Trecho do documento:
Fux indica auxiliar para temporada na OEA
Foto: Carlos Moura/SCO-STF e CNMP – Divulgação
O ministro Luiz Fux, presidente do CNJ (Conselho Nacional de Justiça), nomeou o secretário-geral Valter Shuenquener de Araújo “representante do Poder Judiciário brasileiro” junto à 0EA (Organização dos Estados Americanos). Ele é juiz do Tribunal Regional Federal da 2ª Região e vai residir em Washington, pelo período de dois anos.
Fux repete o ex-presidente do CNJ Ricardo Lewandowski.
Em setembro de 2016, em final de mandato, Lewandowski designou o juiz de direito Luís Geraldo Sant’Anna Lanfredi, do TJ-SP, “representante associado do Poder Judiciário brasileiro” junto à Secretaria- Geral da OEA, em Washington, também pelo período de dois anos.
Na época, Lanfredi era juiz auxiliar no CNJ. Hoje, Shuenquener e Lanfredi são juízes auxiliares de Fux.
“ARISTOCRACIA JUDICIAL”

Dados do conjunto:
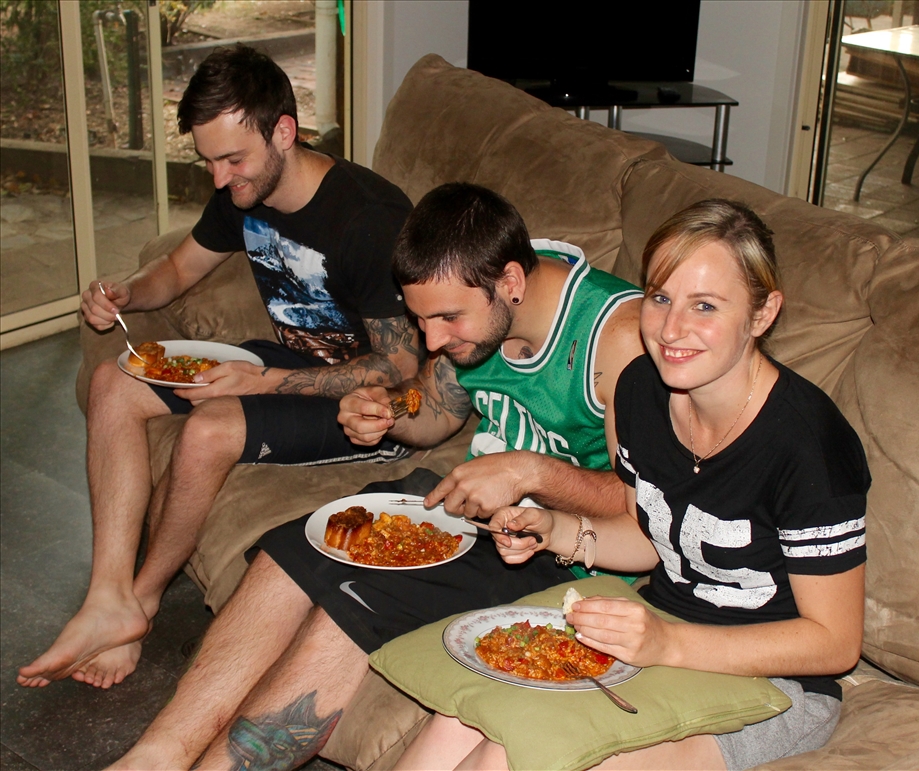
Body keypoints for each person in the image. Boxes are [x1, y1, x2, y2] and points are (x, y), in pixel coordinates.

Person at [105, 182, 646, 770]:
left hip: (558, 547)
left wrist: (527, 471)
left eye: (447, 319)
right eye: (421, 319)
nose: (433, 339)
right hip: (466, 504)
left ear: (511, 282)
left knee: (350, 609)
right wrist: (384, 412)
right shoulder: (476, 295)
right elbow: (434, 411)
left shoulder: (619, 339)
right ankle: (153, 758)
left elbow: (642, 509)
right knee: (292, 554)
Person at [393, 199, 870, 771]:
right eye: (661, 298)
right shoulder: (642, 389)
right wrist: (555, 530)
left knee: (516, 755)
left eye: (705, 305)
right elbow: (651, 537)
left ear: (763, 313)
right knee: (454, 724)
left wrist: (667, 643)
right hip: (656, 634)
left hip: (775, 683)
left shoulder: (810, 443)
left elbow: (835, 643)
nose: (671, 329)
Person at [17, 44, 419, 691]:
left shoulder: (370, 220)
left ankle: (139, 602)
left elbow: (399, 367)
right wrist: (125, 292)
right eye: (208, 161)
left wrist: (265, 382)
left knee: (209, 430)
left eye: (232, 159)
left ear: (283, 131)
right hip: (291, 360)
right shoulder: (242, 192)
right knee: (114, 382)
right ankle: (106, 594)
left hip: (368, 407)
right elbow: (179, 270)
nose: (219, 178)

Instruções a seguir: Segundo o trecho sobre a indicação para a OEA, em qual tribunal Valter Shuenquener de Araújo atua como juiz? Os dados são um material à parte, sem relação com o trecho sobre a indicação para a OEA.

Resolução do exercício: No Tribunal Regional Federal da 2ª Região.